Hi, I don't know who suggested that alternate history novels shouldn't be
put in the science fiction category. I can understand why the sender might
think this; however, I'd say the alternate probability universe story's
primary duty is to deal with the "what-if" question; i.e., what if the south
had won the Civil War. Or what if society were split along gender lines
after a disaster? What would the societies be like and how would men and
women react? There was a series of books by Suzy McKee Charnas which dealt
with this as well as Sherri Tepper's book The Gate to Women's Country. And
where would you put Octavia E. Butler's Patternist series? You have
apparently human entities that live for thousands of years before
life-stretching medical technology or nanotech possited by authors. So I
would say that sf does deal with extrapolated reality based on possible or
impossible future or present-day tech, it doesn't always perform in that
way. Robert Sawyer's Hominid series deals with revival of what were
Neanderthal humans which we can't do now. Although I grant you that
Alternate Probability Universe stories may sound fantastic if you think
there's such a thing as a multiverse and if one could actually do a kind of
time travel, I wouldn't class this as fantasy because there is the
possibility of a technology which may allow for that. Where would you place
H. G. Wells' Time Machine? Would you call that sf or fantasy?

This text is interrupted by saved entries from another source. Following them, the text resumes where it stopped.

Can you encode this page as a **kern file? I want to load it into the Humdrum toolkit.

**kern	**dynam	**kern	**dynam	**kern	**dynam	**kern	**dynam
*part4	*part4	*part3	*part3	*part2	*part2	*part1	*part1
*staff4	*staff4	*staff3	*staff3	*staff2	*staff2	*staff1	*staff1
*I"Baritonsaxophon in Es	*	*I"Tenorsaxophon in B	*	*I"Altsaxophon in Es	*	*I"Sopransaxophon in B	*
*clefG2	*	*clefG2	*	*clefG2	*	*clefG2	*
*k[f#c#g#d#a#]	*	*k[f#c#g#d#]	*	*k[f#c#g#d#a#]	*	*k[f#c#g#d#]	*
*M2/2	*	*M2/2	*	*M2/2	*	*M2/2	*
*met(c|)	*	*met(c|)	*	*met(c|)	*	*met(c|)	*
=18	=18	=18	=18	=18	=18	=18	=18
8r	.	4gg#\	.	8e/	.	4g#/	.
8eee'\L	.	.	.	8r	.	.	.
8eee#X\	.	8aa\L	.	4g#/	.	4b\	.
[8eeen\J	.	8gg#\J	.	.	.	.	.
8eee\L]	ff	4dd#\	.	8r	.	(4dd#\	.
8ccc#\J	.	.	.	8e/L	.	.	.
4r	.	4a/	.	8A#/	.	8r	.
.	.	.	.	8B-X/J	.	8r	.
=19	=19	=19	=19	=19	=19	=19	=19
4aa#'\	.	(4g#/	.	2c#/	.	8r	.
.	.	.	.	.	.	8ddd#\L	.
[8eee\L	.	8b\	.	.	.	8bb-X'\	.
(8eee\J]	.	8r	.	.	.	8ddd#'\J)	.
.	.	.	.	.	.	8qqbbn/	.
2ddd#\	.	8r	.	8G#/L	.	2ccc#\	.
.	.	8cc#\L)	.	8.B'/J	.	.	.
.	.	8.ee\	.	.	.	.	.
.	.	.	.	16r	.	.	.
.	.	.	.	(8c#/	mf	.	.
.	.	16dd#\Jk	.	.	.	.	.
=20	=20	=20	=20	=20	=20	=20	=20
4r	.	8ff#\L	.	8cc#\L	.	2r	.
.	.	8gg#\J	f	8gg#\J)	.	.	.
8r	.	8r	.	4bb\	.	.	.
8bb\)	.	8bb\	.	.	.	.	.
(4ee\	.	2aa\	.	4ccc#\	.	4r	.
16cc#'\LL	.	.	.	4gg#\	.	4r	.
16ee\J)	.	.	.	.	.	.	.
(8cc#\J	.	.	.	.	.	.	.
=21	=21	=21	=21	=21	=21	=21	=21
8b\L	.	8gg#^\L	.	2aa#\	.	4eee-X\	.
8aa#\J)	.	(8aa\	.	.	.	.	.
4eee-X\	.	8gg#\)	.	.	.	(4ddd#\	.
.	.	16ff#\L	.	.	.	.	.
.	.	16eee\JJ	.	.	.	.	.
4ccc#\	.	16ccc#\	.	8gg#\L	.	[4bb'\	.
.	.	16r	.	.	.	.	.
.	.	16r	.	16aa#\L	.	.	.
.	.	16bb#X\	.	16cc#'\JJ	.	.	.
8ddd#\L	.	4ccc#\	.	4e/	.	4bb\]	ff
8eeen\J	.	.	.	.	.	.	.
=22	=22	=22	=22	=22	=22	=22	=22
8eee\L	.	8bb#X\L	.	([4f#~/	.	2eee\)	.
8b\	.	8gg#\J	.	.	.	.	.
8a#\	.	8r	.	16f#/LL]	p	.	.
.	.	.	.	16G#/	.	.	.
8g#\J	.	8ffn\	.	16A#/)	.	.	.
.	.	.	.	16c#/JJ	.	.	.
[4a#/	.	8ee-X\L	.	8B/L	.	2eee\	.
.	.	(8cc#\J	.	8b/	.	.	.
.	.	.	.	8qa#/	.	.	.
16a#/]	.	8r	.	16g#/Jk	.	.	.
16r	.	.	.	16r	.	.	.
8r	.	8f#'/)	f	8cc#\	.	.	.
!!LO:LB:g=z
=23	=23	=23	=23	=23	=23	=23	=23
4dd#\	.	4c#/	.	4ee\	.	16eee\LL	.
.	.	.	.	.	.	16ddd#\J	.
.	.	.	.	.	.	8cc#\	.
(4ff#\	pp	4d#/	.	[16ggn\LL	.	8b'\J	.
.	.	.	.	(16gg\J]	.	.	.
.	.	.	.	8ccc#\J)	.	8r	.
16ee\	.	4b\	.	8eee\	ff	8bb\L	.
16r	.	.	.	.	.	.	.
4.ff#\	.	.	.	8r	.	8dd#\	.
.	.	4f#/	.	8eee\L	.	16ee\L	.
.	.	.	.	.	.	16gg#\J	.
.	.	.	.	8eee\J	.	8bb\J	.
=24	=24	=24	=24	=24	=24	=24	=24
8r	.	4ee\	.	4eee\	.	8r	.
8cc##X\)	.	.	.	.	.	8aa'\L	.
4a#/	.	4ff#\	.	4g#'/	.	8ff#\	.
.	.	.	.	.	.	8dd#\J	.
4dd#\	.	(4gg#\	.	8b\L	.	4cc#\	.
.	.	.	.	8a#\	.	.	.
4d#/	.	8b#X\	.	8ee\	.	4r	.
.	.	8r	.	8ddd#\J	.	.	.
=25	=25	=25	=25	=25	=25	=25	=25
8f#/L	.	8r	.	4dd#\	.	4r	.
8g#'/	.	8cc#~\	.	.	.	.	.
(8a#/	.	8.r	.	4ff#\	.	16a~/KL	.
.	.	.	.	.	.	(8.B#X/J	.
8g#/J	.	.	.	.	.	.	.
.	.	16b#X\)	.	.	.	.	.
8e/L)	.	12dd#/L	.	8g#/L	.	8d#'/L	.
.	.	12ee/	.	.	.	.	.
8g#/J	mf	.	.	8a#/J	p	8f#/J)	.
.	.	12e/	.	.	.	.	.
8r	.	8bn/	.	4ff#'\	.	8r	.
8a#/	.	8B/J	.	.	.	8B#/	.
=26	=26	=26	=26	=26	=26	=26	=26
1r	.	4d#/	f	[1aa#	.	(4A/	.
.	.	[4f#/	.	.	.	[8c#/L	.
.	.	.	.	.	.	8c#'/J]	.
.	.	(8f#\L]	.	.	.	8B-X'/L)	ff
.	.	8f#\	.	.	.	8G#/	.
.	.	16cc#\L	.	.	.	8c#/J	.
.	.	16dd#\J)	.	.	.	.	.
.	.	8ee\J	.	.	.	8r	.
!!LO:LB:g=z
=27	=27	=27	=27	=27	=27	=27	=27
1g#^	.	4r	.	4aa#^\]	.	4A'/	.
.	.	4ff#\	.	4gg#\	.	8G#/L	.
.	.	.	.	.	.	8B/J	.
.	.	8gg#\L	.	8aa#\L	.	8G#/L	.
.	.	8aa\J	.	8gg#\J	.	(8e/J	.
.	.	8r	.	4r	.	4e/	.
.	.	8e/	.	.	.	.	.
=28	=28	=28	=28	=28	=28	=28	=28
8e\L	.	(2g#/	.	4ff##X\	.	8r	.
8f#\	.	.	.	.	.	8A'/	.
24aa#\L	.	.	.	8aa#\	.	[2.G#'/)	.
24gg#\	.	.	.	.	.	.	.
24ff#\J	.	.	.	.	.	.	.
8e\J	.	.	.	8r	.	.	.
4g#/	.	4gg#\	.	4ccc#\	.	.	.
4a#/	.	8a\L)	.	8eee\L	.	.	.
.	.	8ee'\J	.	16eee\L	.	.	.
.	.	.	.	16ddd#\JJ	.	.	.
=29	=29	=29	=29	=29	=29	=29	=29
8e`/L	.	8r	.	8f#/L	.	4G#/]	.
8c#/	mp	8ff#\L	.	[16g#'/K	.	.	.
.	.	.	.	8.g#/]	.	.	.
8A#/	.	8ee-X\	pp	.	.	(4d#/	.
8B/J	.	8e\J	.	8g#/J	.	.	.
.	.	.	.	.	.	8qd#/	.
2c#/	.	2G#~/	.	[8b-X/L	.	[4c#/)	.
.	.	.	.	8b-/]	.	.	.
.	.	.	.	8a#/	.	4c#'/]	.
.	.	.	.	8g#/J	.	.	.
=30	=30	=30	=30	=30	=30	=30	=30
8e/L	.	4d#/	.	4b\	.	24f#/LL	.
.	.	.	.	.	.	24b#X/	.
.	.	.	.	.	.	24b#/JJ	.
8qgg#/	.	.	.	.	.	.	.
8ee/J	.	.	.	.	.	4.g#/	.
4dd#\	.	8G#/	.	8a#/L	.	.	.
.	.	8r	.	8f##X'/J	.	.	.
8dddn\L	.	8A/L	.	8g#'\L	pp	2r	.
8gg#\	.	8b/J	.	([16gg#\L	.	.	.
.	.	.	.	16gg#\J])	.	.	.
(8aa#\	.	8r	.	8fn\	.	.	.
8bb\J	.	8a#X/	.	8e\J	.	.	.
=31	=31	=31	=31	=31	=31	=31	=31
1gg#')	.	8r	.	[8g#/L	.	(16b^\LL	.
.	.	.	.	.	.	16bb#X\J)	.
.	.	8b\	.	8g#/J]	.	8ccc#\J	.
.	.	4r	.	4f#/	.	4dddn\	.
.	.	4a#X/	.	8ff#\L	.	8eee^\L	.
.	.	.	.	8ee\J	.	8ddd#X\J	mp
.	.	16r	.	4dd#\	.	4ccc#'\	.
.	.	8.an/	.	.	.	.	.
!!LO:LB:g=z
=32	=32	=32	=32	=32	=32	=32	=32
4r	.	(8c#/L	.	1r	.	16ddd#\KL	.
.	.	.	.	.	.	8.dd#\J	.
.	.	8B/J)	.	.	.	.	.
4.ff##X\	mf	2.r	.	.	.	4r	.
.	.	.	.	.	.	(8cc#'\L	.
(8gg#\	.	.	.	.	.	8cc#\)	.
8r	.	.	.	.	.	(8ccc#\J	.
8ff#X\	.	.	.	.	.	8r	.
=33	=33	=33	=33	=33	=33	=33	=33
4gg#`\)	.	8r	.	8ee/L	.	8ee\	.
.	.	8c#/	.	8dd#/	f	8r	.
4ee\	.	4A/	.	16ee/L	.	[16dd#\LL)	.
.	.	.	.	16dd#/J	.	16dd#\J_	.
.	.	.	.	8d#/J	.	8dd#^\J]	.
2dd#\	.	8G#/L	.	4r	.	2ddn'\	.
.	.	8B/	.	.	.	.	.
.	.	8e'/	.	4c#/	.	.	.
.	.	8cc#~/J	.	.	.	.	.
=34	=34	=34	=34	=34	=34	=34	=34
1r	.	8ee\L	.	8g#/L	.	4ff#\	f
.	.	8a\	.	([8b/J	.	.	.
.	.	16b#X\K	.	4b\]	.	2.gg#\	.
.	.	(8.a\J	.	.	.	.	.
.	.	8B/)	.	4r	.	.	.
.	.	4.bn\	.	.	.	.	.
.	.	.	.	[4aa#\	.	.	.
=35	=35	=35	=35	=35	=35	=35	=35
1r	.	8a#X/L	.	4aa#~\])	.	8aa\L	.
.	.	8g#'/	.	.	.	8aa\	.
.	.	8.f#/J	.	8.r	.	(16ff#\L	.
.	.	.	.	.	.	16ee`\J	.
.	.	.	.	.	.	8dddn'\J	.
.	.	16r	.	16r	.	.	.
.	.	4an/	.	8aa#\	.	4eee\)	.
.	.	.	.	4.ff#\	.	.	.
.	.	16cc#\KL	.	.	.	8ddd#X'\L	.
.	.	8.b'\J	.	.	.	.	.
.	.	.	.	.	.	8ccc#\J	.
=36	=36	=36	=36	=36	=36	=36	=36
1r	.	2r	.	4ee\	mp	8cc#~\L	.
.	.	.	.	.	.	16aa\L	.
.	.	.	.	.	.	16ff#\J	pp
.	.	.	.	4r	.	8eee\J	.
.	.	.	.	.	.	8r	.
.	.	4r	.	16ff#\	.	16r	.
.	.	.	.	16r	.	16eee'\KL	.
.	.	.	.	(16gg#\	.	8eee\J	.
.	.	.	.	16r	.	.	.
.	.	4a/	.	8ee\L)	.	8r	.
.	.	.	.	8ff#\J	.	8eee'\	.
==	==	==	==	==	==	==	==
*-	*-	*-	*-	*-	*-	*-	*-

I think of it
as a kind of morality tale in the sf category because Wells is imagining
what a far future society would be like given the society of his day. Harry
Turtledove has stories where humans encounter saber-toothed tigers and
hominids which they call sims. To me, this is alternate probability stories
in the science fiction category. If you see something like The Case of the
Toxic Spell Dump by the same author, that's definitely fantasy because the
protagonist is living in a magic-works universe. Besides, what do you make
of Arthor C. Clarke's remark that future technology would appear to be like
magic to people in the past? Where would you place Gene Wolfe's series Book
of the New Sun and Book of the Long Sun? Regards, Kim Friedman.